WHAT YOU ARE ASKED TO DO: Reproduce every entry exactly and leave its pictures out.

Page-level text extractions
╔══

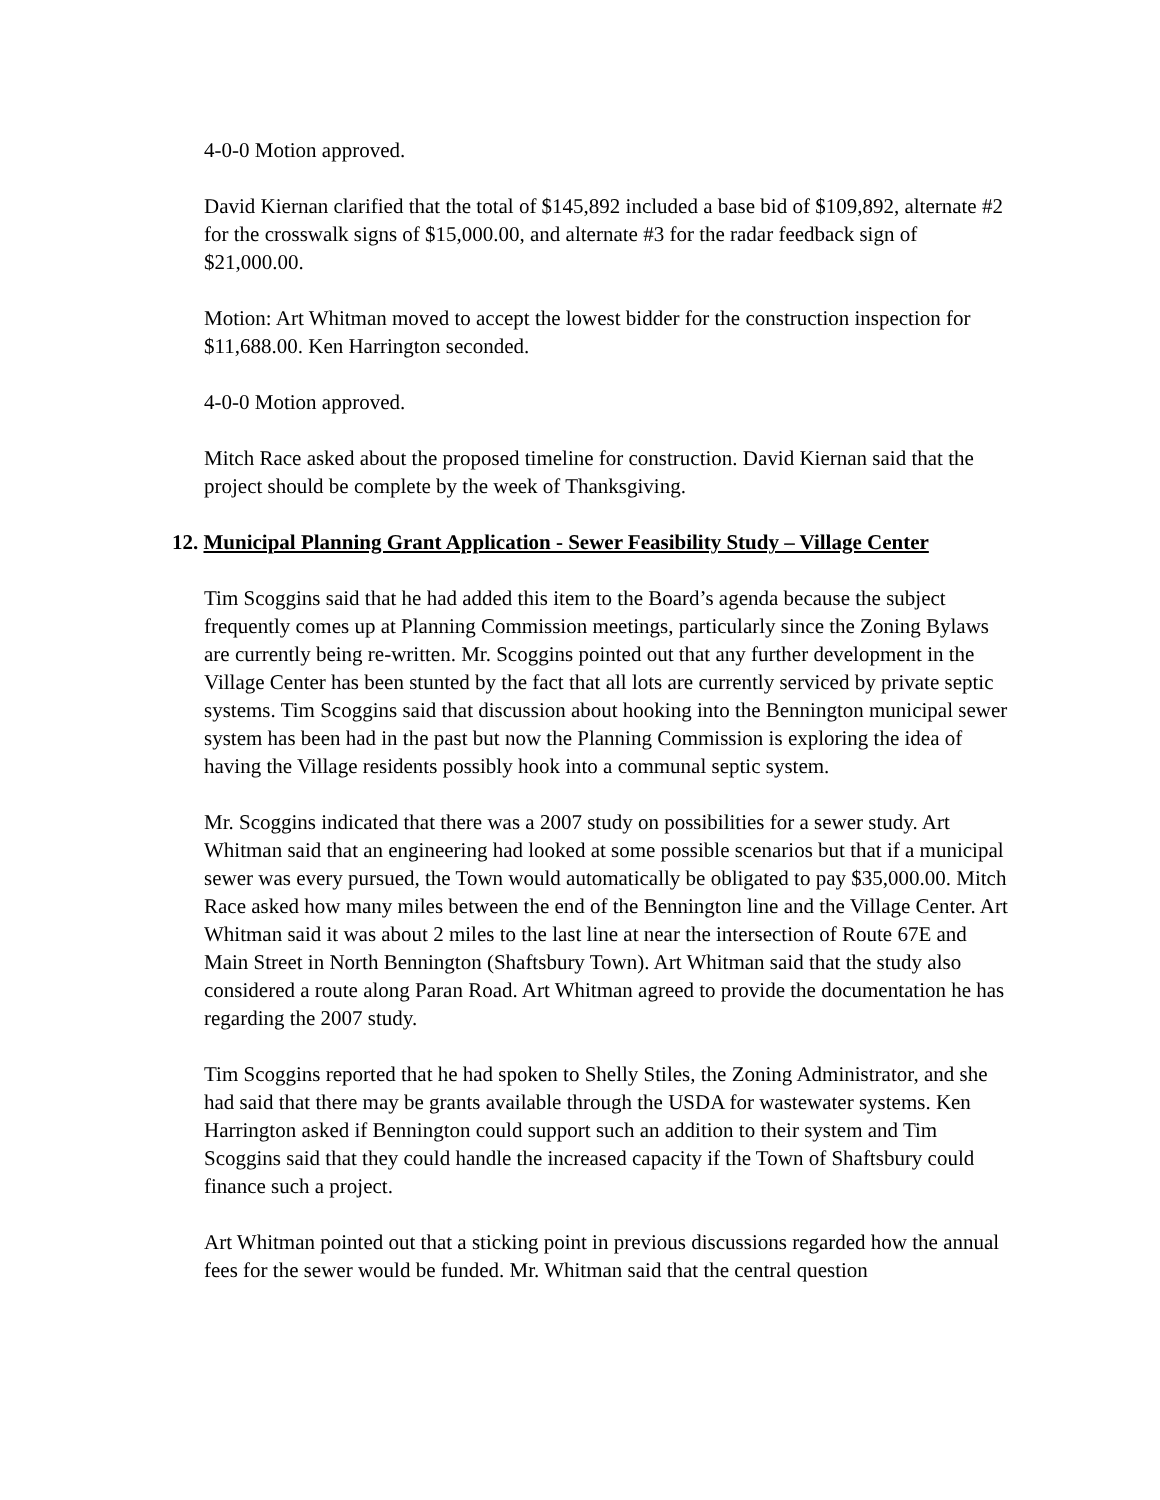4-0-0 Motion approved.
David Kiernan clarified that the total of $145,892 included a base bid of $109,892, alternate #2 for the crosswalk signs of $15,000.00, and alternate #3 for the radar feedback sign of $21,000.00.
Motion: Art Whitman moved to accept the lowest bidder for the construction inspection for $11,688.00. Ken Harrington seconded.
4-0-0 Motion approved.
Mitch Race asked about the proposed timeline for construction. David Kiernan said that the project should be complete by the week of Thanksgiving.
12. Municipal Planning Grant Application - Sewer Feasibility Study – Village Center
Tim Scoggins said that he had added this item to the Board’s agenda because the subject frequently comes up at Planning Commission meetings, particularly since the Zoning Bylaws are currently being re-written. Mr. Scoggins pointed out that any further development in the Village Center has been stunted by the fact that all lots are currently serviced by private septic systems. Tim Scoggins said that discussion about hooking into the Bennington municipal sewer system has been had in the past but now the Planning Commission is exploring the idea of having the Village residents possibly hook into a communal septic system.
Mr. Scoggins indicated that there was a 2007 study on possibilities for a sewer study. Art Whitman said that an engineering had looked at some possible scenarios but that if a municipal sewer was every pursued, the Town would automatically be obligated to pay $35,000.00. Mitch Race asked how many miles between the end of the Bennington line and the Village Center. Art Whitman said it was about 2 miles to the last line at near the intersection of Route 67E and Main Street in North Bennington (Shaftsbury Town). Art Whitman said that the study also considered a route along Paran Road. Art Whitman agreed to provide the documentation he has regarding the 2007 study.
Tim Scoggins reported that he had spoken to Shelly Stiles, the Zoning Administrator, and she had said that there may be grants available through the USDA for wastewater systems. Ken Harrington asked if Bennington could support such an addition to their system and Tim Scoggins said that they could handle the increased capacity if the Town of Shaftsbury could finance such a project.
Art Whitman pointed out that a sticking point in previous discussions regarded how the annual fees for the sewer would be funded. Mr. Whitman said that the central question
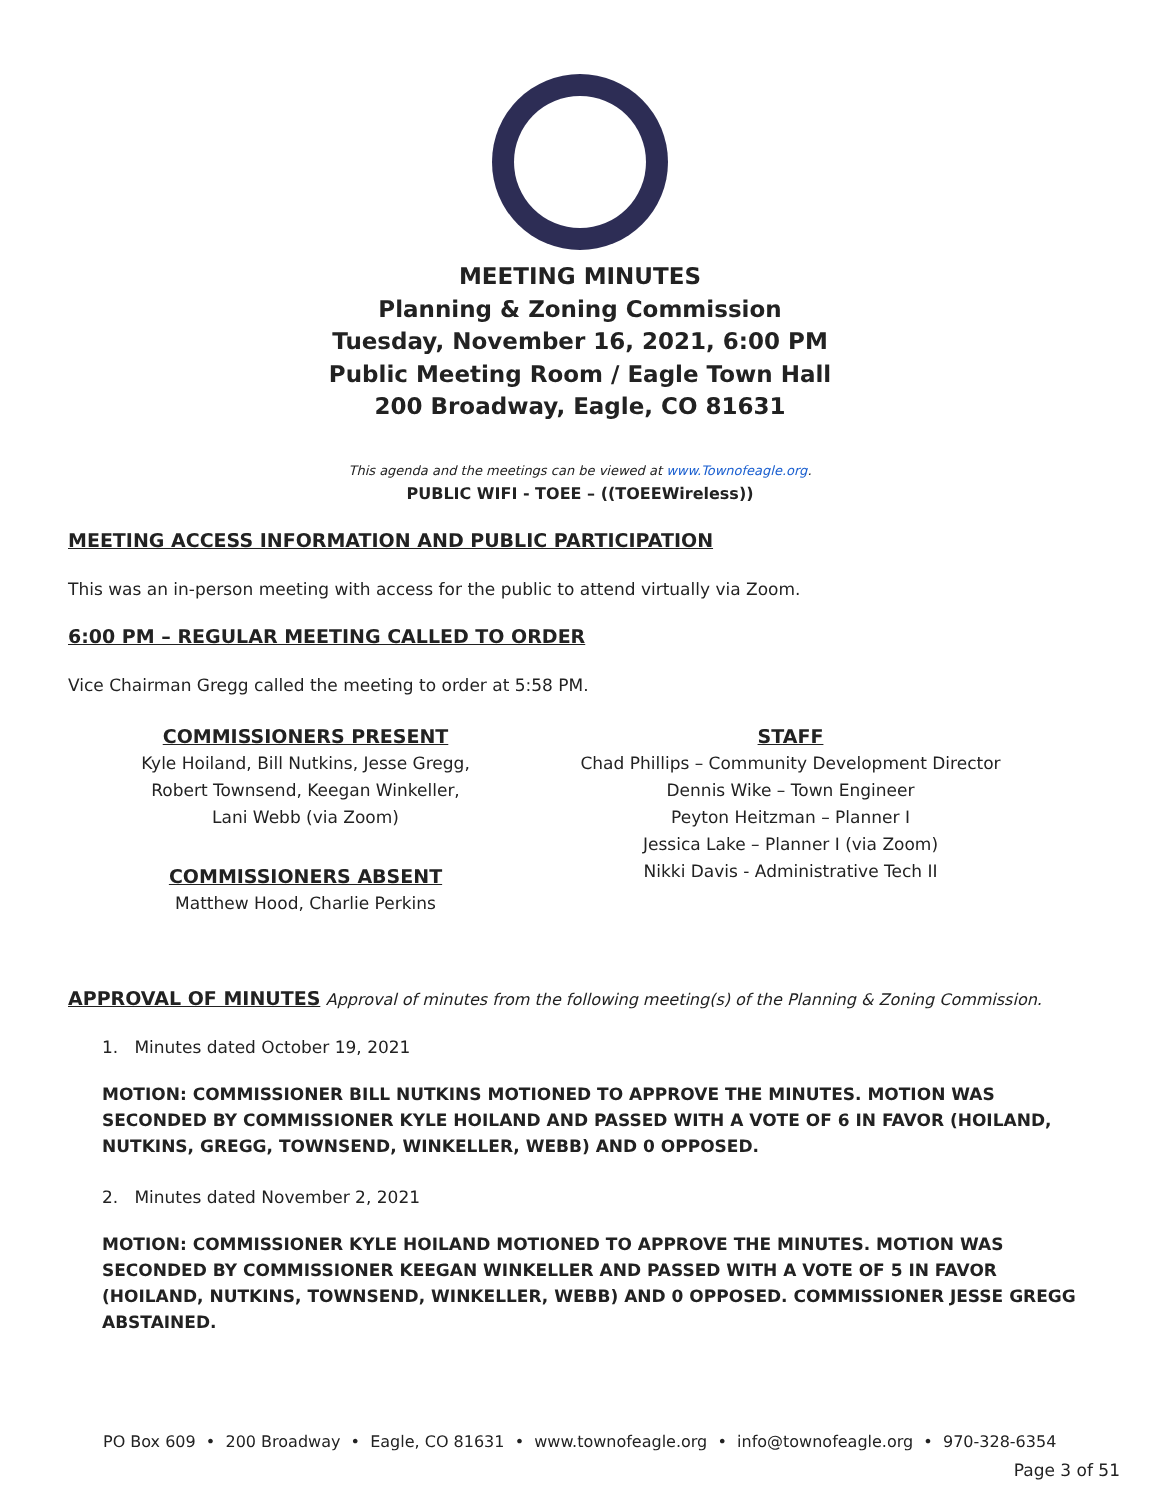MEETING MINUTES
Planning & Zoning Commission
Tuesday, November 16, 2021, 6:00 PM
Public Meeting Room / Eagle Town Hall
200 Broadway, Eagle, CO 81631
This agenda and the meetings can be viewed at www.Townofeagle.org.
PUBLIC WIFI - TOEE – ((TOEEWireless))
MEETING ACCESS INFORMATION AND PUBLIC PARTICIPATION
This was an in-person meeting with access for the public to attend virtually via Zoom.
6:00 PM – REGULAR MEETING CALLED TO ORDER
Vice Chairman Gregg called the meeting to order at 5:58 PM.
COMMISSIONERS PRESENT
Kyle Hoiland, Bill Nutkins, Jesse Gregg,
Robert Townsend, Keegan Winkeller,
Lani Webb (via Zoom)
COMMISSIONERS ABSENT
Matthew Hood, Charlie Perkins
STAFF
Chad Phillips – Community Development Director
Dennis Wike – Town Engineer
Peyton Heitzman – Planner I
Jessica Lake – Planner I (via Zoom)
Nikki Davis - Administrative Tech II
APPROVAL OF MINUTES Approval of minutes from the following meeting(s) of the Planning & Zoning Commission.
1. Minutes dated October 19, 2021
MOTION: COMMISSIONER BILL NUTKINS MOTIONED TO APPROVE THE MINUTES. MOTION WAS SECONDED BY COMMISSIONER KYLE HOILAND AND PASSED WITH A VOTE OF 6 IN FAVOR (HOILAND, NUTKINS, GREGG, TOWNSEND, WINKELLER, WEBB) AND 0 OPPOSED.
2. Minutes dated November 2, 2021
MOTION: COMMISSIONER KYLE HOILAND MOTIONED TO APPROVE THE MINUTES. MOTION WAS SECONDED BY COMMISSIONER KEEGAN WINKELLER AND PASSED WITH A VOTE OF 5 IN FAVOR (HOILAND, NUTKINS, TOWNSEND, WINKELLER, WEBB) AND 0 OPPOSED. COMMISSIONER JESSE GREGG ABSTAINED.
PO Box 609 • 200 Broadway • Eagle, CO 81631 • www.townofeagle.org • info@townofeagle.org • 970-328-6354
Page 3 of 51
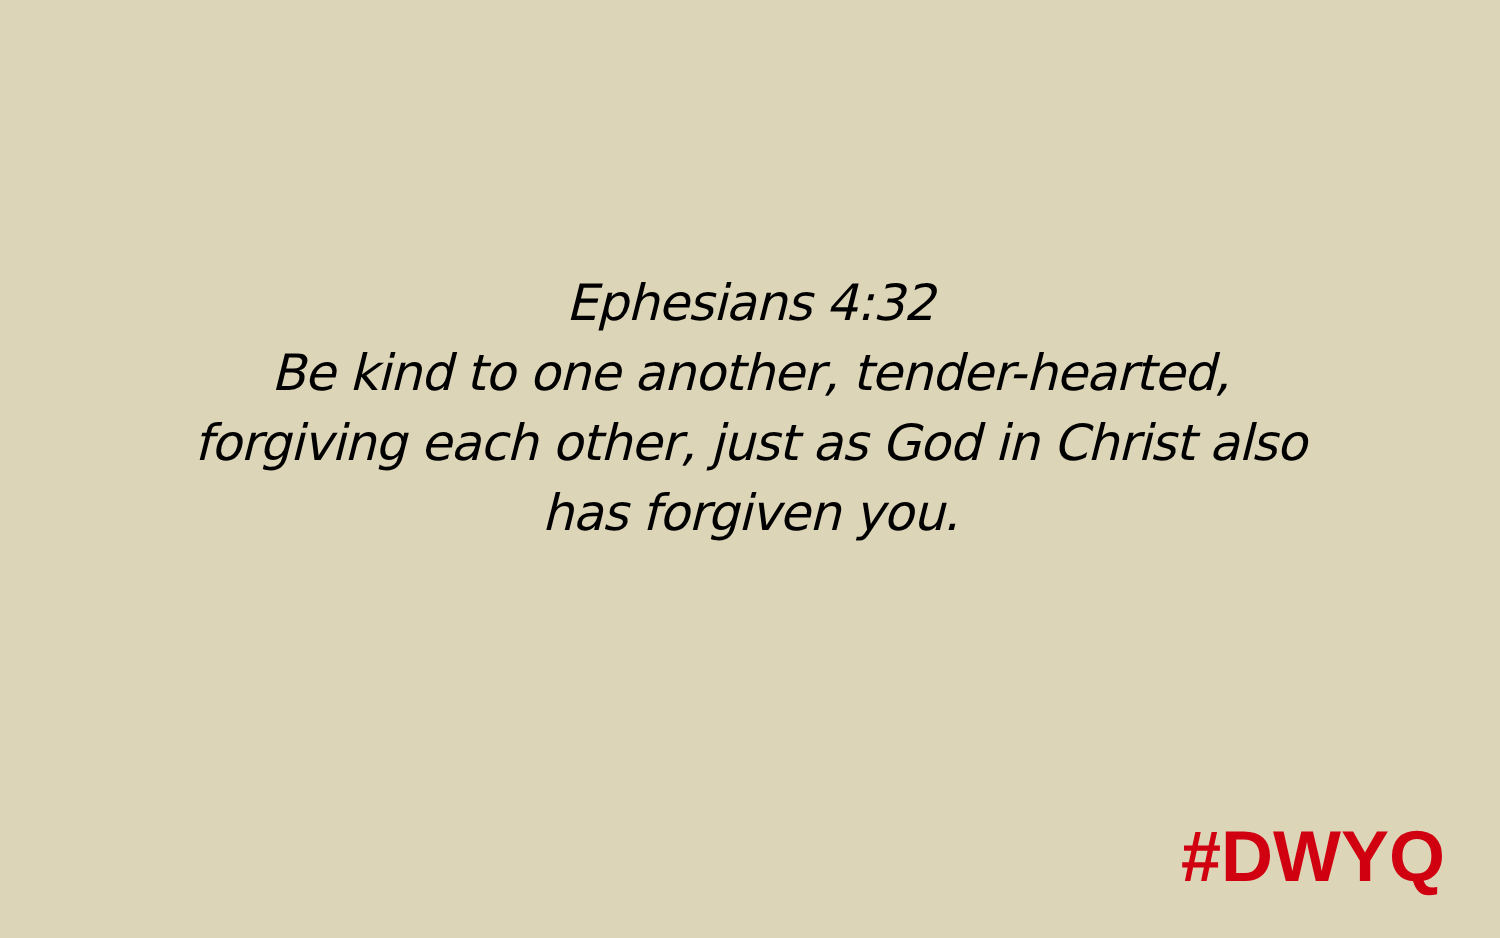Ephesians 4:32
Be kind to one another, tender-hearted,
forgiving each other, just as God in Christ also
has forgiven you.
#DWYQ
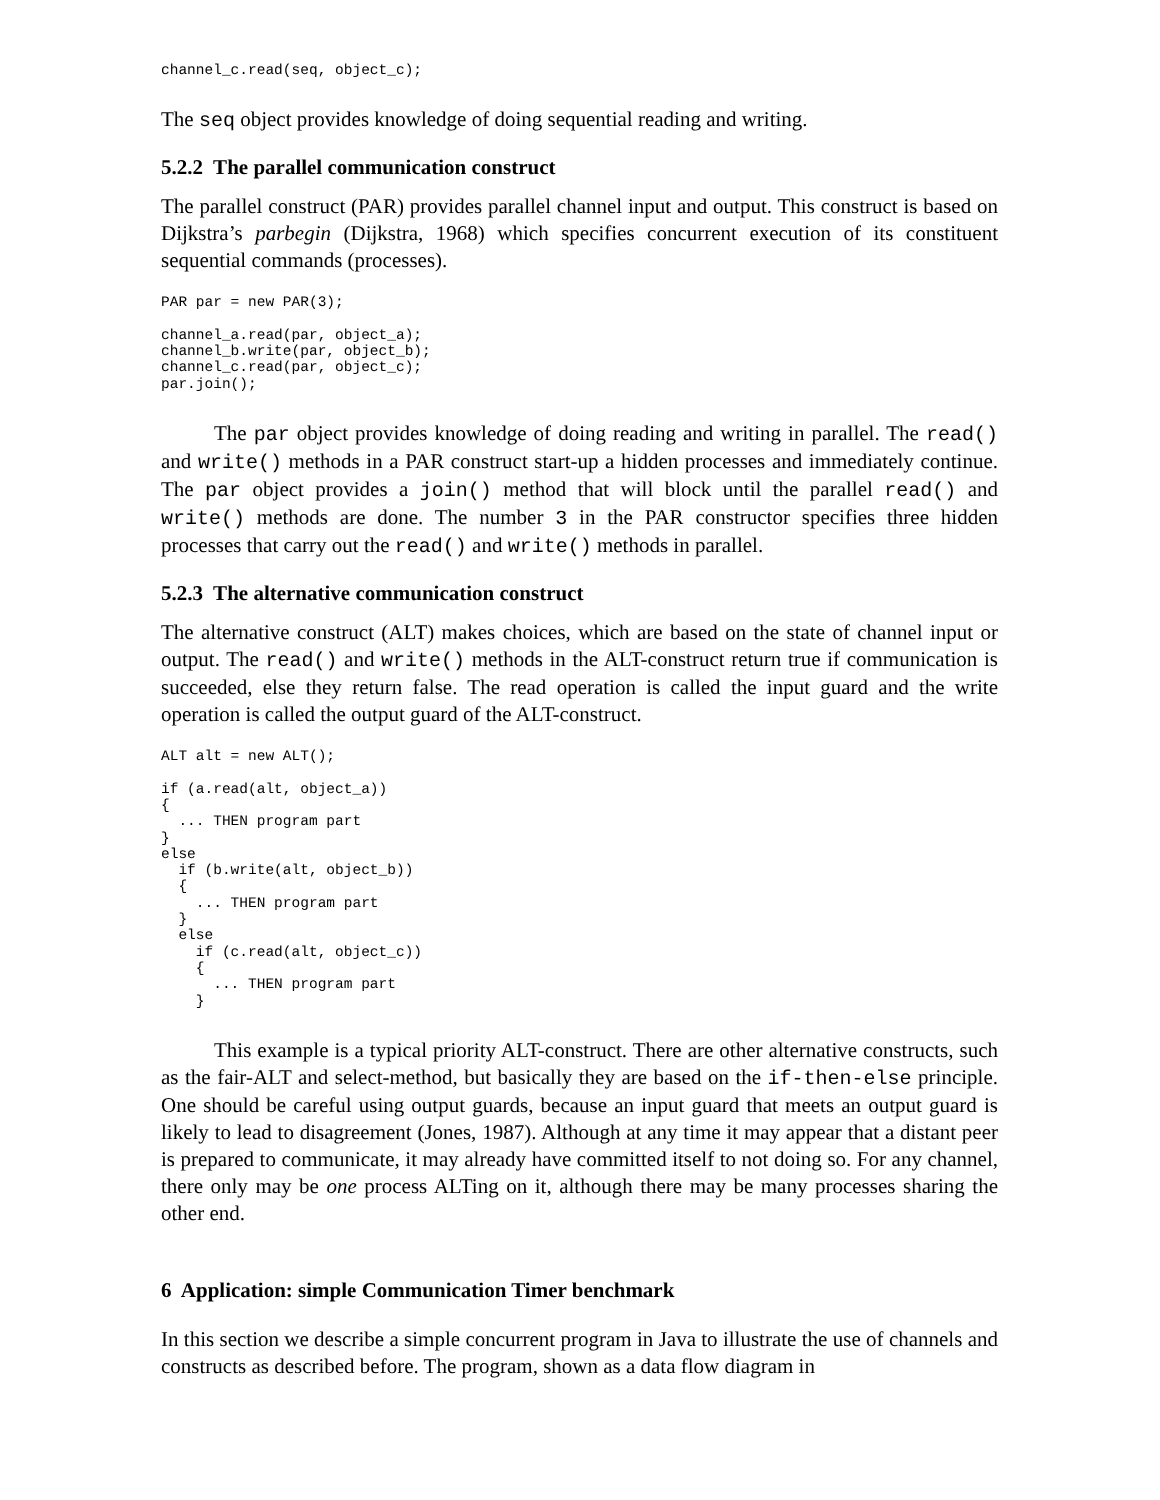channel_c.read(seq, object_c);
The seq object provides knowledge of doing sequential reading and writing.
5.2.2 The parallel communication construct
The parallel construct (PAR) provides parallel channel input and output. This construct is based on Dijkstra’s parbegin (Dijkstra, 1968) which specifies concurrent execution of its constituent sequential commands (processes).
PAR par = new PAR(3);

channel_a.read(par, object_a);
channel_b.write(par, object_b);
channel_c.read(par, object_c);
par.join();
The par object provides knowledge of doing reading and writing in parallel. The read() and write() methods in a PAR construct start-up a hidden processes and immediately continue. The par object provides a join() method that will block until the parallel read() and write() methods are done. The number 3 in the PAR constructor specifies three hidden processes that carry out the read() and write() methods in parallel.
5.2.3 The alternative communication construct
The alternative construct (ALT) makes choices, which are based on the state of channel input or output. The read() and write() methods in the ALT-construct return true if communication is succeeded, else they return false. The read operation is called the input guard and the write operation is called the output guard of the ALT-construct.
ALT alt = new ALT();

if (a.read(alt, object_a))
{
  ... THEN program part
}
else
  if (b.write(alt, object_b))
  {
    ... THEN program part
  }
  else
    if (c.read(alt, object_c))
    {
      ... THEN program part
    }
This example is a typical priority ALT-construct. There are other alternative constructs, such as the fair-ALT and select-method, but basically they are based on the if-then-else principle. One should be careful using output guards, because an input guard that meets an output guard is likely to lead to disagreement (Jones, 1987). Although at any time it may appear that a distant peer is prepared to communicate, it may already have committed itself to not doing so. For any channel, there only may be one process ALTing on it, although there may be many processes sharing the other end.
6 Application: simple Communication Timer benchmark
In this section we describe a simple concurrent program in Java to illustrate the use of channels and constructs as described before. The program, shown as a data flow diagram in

╚══

EXERCISE RESPONSE:
4-0-0 Motion approved.
David Kiernan clarified that the total of $145,892 included a base bid of $109,892, alternate #2 for the crosswalk signs of $15,000.00, and alternate #3 for the radar feedback sign of $21,000.00.
Motion: Art Whitman moved to accept the lowest bidder for the construction inspection for $11,688.00. Ken Harrington seconded.
4-0-0 Motion approved.
Mitch Race asked about the proposed timeline for construction. David Kiernan said that the project should be complete by the week of Thanksgiving.
12. Municipal Planning Grant Application - Sewer Feasibility Study – Village Center
Tim Scoggins said that he had added this item to the Board’s agenda because the subject frequently comes up at Planning Commission meetings, particularly since the Zoning Bylaws are currently being re-written. Mr. Scoggins pointed out that any further development in the Village Center has been stunted by the fact that all lots are currently serviced by private septic systems. Tim Scoggins said that discussion about hooking into the Bennington municipal sewer system has been had in the past but now the Planning Commission is exploring the idea of having the Village residents possibly hook into a communal septic system.
Mr. Scoggins indicated that there was a 2007 study on possibilities for a sewer study. Art Whitman said that an engineering had looked at some possible scenarios but that if a municipal sewer was every pursued, the Town would automatically be obligated to pay $35,000.00. Mitch Race asked how many miles between the end of the Bennington line and the Village Center. Art Whitman said it was about 2 miles to the last line at near the intersection of Route 67E and Main Street in North Bennington (Shaftsbury Town). Art Whitman said that the study also considered a route along Paran Road. Art Whitman agreed to provide the documentation he has regarding the 2007 study.
Tim Scoggins reported that he had spoken to Shelly Stiles, the Zoning Administrator, and she had said that there may be grants available through the USDA for wastewater systems. Ken Harrington asked if Bennington could support such an addition to their system and Tim Scoggins said that they could handle the increased capacity if the Town of Shaftsbury could finance such a project.
Art Whitman pointed out that a sticking point in previous discussions regarded how the annual fees for the sewer would be funded. Mr. Whitman said that the central question
MEETING MINUTES
Planning & Zoning Commission
Tuesday, November 16, 2021, 6:00 PM
Public Meeting Room / Eagle Town Hall
200 Broadway, Eagle, CO 81631
This agenda and the meetings can be viewed at www.Townofeagle.org.
PUBLIC WIFI - TOEE – ((TOEEWireless))
MEETING ACCESS INFORMATION AND PUBLIC PARTICIPATION
This was an in-person meeting with access for the public to attend virtually via Zoom.
6:00 PM – REGULAR MEETING CALLED TO ORDER
Vice Chairman Gregg called the meeting to order at 5:58 PM.
COMMISSIONERS PRESENT
Kyle Hoiland, Bill Nutkins, Jesse Gregg,
Robert Townsend, Keegan Winkeller,
Lani Webb (via Zoom)
COMMISSIONERS ABSENT
Matthew Hood, Charlie Perkins
STAFF
Chad Phillips – Community Development Director
Dennis Wike – Town Engineer
Peyton Heitzman – Planner I
Jessica Lake – Planner I (via Zoom)
Nikki Davis - Administrative Tech II
APPROVAL OF MINUTES Approval of minutes from the following meeting(s) of the Planning & Zoning Commission.
1. Minutes dated October 19, 2021
MOTION: COMMISSIONER BILL NUTKINS MOTIONED TO APPROVE THE MINUTES. MOTION WAS SECONDED BY COMMISSIONER KYLE HOILAND AND PASSED WITH A VOTE OF 6 IN FAVOR (HOILAND, NUTKINS, GREGG, TOWNSEND, WINKELLER, WEBB) AND 0 OPPOSED.
2. Minutes dated November 2, 2021
MOTION: COMMISSIONER KYLE HOILAND MOTIONED TO APPROVE THE MINUTES. MOTION WAS SECONDED BY COMMISSIONER KEEGAN WINKELLER AND PASSED WITH A VOTE OF 5 IN FAVOR (HOILAND, NUTKINS, TOWNSEND, WINKELLER, WEBB) AND 0 OPPOSED. COMMISSIONER JESSE GREGG ABSTAINED.
PO Box 609 • 200 Broadway • Eagle, CO 81631 • www.townofeagle.org • info@townofeagle.org • 970-328-6354
Page 3 of 51
Ephesians 4:32
Be kind to one another, tender-hearted,
forgiving each other, just as God in Christ also
has forgiven you.
#DWYQ
channel_c.read(seq, object_c);
The seq object provides knowledge of doing sequential reading and writing.
5.2.2 The parallel communication construct
The parallel construct (PAR) provides parallel channel input and output. This construct is based on Dijkstra’s parbegin (Dijkstra, 1968) which specifies concurrent execution of its constituent sequential commands (processes).
PAR par = new PAR(3);

channel_a.read(par, object_a);
channel_b.write(par, object_b);
channel_c.read(par, object_c);
par.join();
The par object provides knowledge of doing reading and writing in parallel. The read() and write() methods in a PAR construct start-up a hidden processes and immediately continue. The par object provides a join() method that will block until the parallel read() and write() methods are done. The number 3 in the PAR constructor specifies three hidden processes that carry out the read() and write() methods in parallel.
5.2.3 The alternative communication construct
The alternative construct (ALT) makes choices, which are based on the state of channel input or output. The read() and write() methods in the ALT-construct return true if communication is succeeded, else they return false. The read operation is called the input guard and the write operation is called the output guard of the ALT-construct.
ALT alt = new ALT();

if (a.read(alt, object_a))
{
  ... THEN program part
}
else
  if (b.write(alt, object_b))
  {
    ... THEN program part
  }
  else
    if (c.read(alt, object_c))
    {
      ... THEN program part
    }
This example is a typical priority ALT-construct. There are other alternative constructs, such as the fair-ALT and select-method, but basically they are based on the if-then-else principle. One should be careful using output guards, because an input guard that meets an output guard is likely to lead to disagreement (Jones, 1987). Although at any time it may appear that a distant peer is prepared to communicate, it may already have committed itself to not doing so. For any channel, there only may be one process ALTing on it, although there may be many processes sharing the other end.
6 Application: simple Communication Timer benchmark
In this section we describe a simple concurrent program in Java to illustrate the use of channels and constructs as described before. The program, shown as a data flow diagram in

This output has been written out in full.